I'm trying to show that the polynomial $f(x) = \frac{x^5}{32}-3x-2$ is irreducible over $\mathbb Q$.
Obviously $f$ doesn't have a root over $\mathbb Q$ so I tried to use Gauss lemma for $32f$ and that led to nothing, also trying to use $x+a$ for several integers $a$ instead of $x$ in $f$ wasn't useful.
It seems like it would be the best to show that $f(2x)$ is irreducible (which is easily obtained by Eisenstein criteria), but it seems like subtituting $x$ with $2x$ will hurt the irreducibility (for instance consider $x\in \mathbb Z [x]$ is irreducible but $2x = (2)(x)$).
So what else can I try?
If $f(x)$ is reducible - say $f(x) = g(x)h(x)$, then $f(2x) = g(2x)h(2x)$ is reducible. So here it is fine to work with $f(2x)$.

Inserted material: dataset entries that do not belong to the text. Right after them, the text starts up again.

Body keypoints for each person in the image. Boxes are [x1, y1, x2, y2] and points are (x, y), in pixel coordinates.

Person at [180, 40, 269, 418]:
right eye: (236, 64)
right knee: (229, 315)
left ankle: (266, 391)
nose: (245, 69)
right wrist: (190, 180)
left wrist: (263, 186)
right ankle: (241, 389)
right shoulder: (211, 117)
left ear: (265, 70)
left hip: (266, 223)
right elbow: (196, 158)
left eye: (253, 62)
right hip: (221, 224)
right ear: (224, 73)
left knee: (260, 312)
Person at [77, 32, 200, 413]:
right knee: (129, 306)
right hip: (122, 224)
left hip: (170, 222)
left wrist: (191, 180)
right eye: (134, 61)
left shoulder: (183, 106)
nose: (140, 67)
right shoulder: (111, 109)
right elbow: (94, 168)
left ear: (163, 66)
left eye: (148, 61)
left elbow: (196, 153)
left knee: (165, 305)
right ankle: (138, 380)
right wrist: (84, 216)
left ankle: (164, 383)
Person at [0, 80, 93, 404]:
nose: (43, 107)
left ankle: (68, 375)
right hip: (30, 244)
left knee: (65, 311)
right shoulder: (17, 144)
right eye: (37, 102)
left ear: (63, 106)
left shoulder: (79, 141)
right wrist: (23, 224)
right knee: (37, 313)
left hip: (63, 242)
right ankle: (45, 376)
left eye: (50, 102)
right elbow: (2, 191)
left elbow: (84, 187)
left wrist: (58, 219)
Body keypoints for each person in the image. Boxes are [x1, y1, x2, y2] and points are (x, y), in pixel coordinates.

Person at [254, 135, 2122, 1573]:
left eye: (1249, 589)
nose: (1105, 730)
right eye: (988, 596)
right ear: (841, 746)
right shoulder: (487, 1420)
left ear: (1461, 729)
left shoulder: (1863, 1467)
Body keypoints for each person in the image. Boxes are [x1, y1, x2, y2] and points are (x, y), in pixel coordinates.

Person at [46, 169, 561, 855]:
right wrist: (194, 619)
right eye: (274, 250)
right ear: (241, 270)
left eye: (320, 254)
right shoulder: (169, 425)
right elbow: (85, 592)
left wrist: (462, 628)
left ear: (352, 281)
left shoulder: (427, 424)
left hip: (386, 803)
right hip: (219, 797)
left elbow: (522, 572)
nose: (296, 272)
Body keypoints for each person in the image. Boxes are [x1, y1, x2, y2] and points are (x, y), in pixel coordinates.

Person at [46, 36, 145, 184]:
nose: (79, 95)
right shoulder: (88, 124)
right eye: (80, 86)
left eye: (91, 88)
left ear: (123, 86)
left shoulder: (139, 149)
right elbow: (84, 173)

Your counterexample doesn't work, as Gauss' Lemma - that irreducibility over $\mathbb Q$ is equivalent to irreducibility over $\mathbb Z$ - only works for monic polynomials. $2x$ is indeed irreducible over $\mathbb Q$.
And $f(2x) = x^5 - 6x - 2 $ is irreducible by Eisenstein's criterion.
In general, $f(x)$ is irreducible, if and only if $f(ax+b)$ is irreducible by the same argument as above:$$f(x) = g(x)h(x) \implies f(ax + b) = g(ax + b)h(ax + b)\\f(ax + b) = g(ax + b)h(ax + b)\implies f(x) = f\left(\frac1a(ax+b)-\frac ba\right) = g(x)h(x)$$
This will, however, not work over $\mathbb Z$ if $a \ne \pm1,\ b\not\in\mathbb Z$, as the resulting polynomial will no longer be monic and/or in $\mathbb Z[X]$.